Bad valuations cost underwriters $7 billion a year on business interruption insurance -- but third-party data can end the problem.
It is estimated that commercial property writers lose out on more than $7 billion annually in business interruption insurance, a line that could deliver increased and sustainable earnings upside annually but has often struggled to do so. This loss represents not only undervalued policies, but also income lost because of premium calculations that are not commensurate with risk.
As with other property business, the No. 1 culprit is the decades-old difficulty that insurance companies’ face establishing adequate coverage limits for property lines -- and business interruption insurance (BII) often has worse results than insurance on buildings and contents.
For the past 10 years especially, the property insurance industry worldwide has been buzzing with concerns about coverage adequacy for BII. The problem affects both business owners policies (BOPs) and the larger package policies (CPP/SMPs).
Caroline Woolley, senior vice president at Marsh’s Business Interruption Center, wrote a comprehensive report in 2015 summarizing the challenges the industry faces making BII coverage profitable. Woolley lays out five major obstacles that agents, companies and brokers face when underwriting this coverage line. Woolley says the No. 1 problem is simply “getting the values right” when policies are first written and again at time of renewal.
The valuation concern stems from the fact that there has been no standardized, simple-to- learn-and-use insurance-to-value (ITV) system for BII coverages similar to what is done today for buildings and contents.
No. 1: Getting the values right
According to a survey conducted by the Chartered Institute of Loss Adjusters in 2012 ((and quoting from PMWBG)), 40% of declarations were deemed too low by about 45%. More recently, PMWBG research shows as much as 58% of BII coverages are undervalued by 48%
, suggesting the problem is getting worse at a time when demand for property insurance is in decline and competition is fierce.
Inadequate coverage disenfranchises consumers, and improper valuation undermines providers.
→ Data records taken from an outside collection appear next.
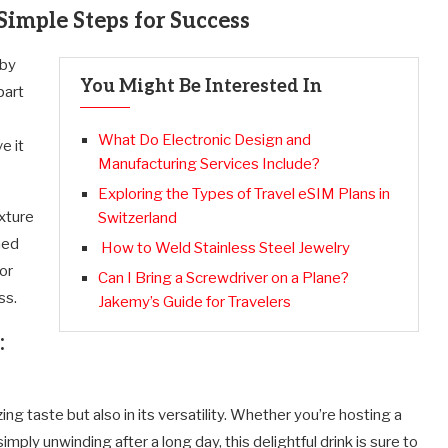
imple Steps for Success
 by
You Might Be Interested In
part
What Do Electronic Design and
e it
Manufacturing Services Include?
Exploring the Types of Travel eSIM Plans in
xture
Switzerland
hed
How to Weld Stainless Steel Jewelry
 or
Can I Bring a Screwdriver on a Plane?
ss.
Jakemy’s Guide for Travelers
:
zing taste but also in its versatility. Whether you’re hosting a
ply unwinding after a long day, this delightful drink is sure to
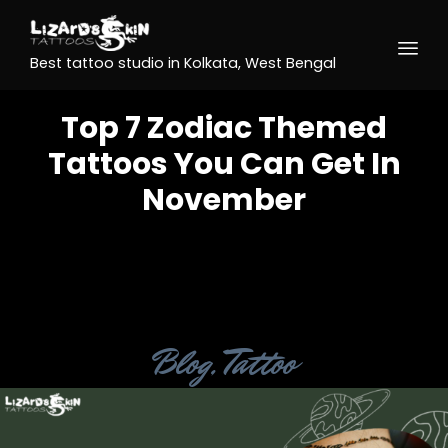
Best tattoo studio in Kolkata, West Bengal
Top 7 Zodiac Themed
Tattoos You Can Get In
November
Category
Blog
,
Tattoo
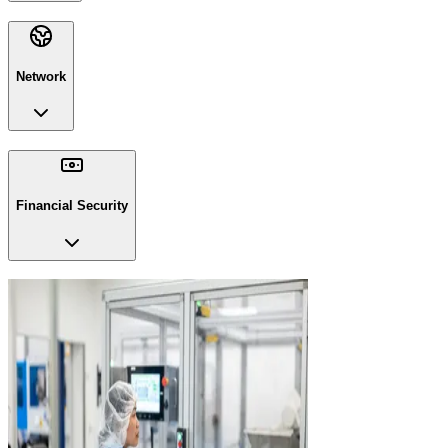
Network
Financial Security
In a very competitive marketplace, where too much supply is chasing dwindling demand, carriers losing on the valuation front lose reputation, financial advantage and long-term revenue.
From the inception of BII coverage in the 1930s, calculating risk-specific BII limits has not been easy. The BII coverage addresses shortfalls in the margins corporations face when loss occurs, so underwriters, brokers and agents should understand key variables in the insured's financials. Unfortunately, not enough industry professionals are proficient in this area, leading to costly exposure errors, pricing mistakes and the age-old dilemma of undervaluation.
As important is the fact that, unlike with other lines, there has been very little third-party data to aid insurers with BII calculations.
When losses occur, it’s too late in the game to correct undervaluation problems. The impact, especially in today’s economy, where wildfires, storms and other disasters routinely happen, has caused companies like Marsh to look again at the coverage line, suggesting the need for industry-standard ITV calculation tools.
Now, modern web-enabled technology offers both substantive raw data on businesses that actuaries will want to work with to improve pricing models, at the same time carriers will use the program’s web-based ITV system to calculate detailed BII coverage reports for the majority of businesses found anywhere in the U.S. Virtually any enterprise can be valued, with complex insurance specific data sets searched automatically on behalf of the user to both pre-fill input and create BII reports.
First Step to Success
Vast amounts of insight about corporations and their supply chains can be aggregated on to estimate BII limits in seconds, accessible anywhere from the Internet.
In the case of the BOP sector, actuaries and pricing managers have instant access to large amounts of aggregated data for the various sizes and types of business insured, to develop more representative and localized pricing models. Users can also adjust models automatically for the business opportunity rather than offer one-size-fits-all pricing. Additionally, because core data changes annually, savvy users can also upgrade model variables.